Transcribe del texto sobre Nelson Mandela el pasaje que va desde "Visto desde el" hasta "tiempo también involuciona.", ambos incluidos.

**Fragmento de página:**
• • • • •
Visto desde el prisma y los tiempos que corren hoy día, seguramente es difícil de entender la importancia que tuvo Nelson Mandela para una generación entera. Pero todos los que pudieron disfrutar de él en plena lucidez coinciden en una cosa: era el ídolo político absoluto. Para la actual generación se antoja complicado, por no decir imposible, juntar las palabras 'ídolo' y 'político' en una misma frase. El tiempo también involuciona.
Vivimos en un mundo que deja bastante que desear en muchos aspectos. Cuando se trata de dar soluciones a problemas globales, más allá del teatro político necesario, lo que queda es la sensación de que no se puede hacer nada "porque las cosas son así". Pobreza extrema en África, cambio climático, dictaduras que oprimen a sus ciudadanos. Es el destino caprichoso. O por lo menos así lo venden los defensores del 'realismo político'. Una especie de pragmatismo que mira de reojo a las injusticias, pero se da la vuelta con los hombros encogidos. "Las cosas son así". Aquí no se actúa hasta que no se vean peligrar los propios intereses de cada uno. Pero el 'realismo' y su hermano el 'pragmatismo' forman una pareja peligrosa. Hacen del mundo un sitio frio y aniquila la solidaridad entre las personas, esa solidaridad tan necesaria para el desarrollo justo de las sociedades.
• • • • •
**Datos de entrada:**

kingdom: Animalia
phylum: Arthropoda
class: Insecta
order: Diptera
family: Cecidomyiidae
• • • • •
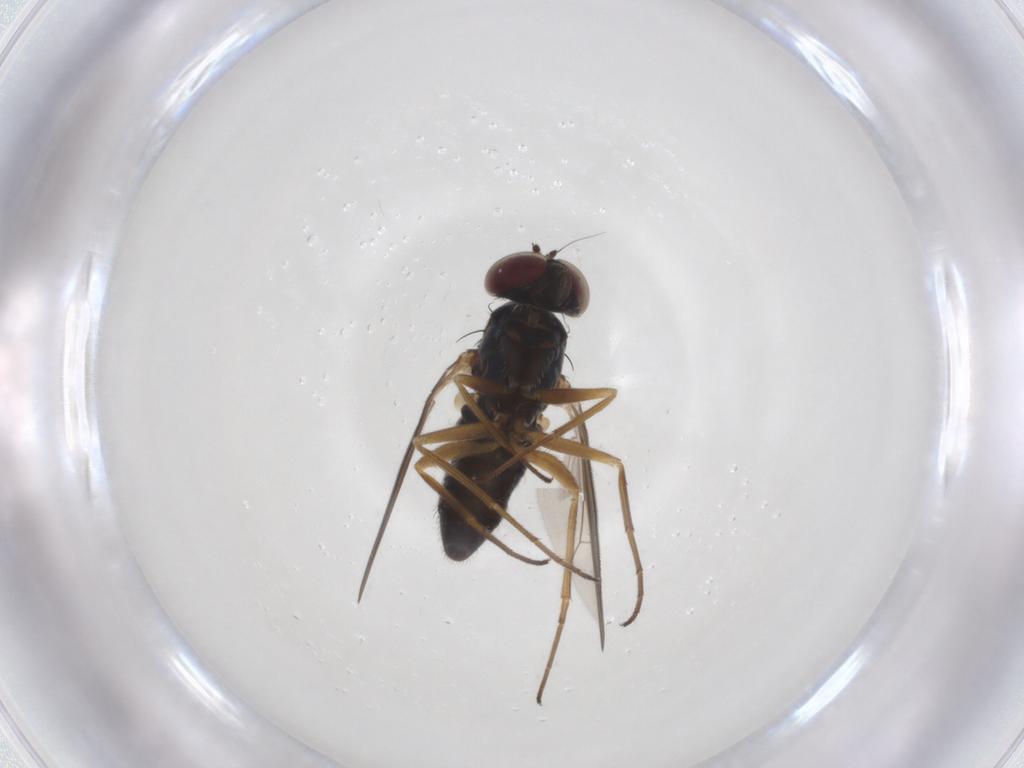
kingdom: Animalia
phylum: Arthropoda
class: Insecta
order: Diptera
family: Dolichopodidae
• • • • •
**Respuesta:**
Visto desde el prisma y los tiempos que corren hoy día, seguramente es difícil de entender la importancia que tuvo Nelson Mandela para una generación entera. Pero todos los que pudieron disfrutar de él en plena lucidez coinciden en una cosa: era el ídolo político absoluto. Para la actual generación se antoja complicado, por no decir imposible, juntar las palabras 'ídolo' y 'político' en una misma frase. El tiempo también involuciona.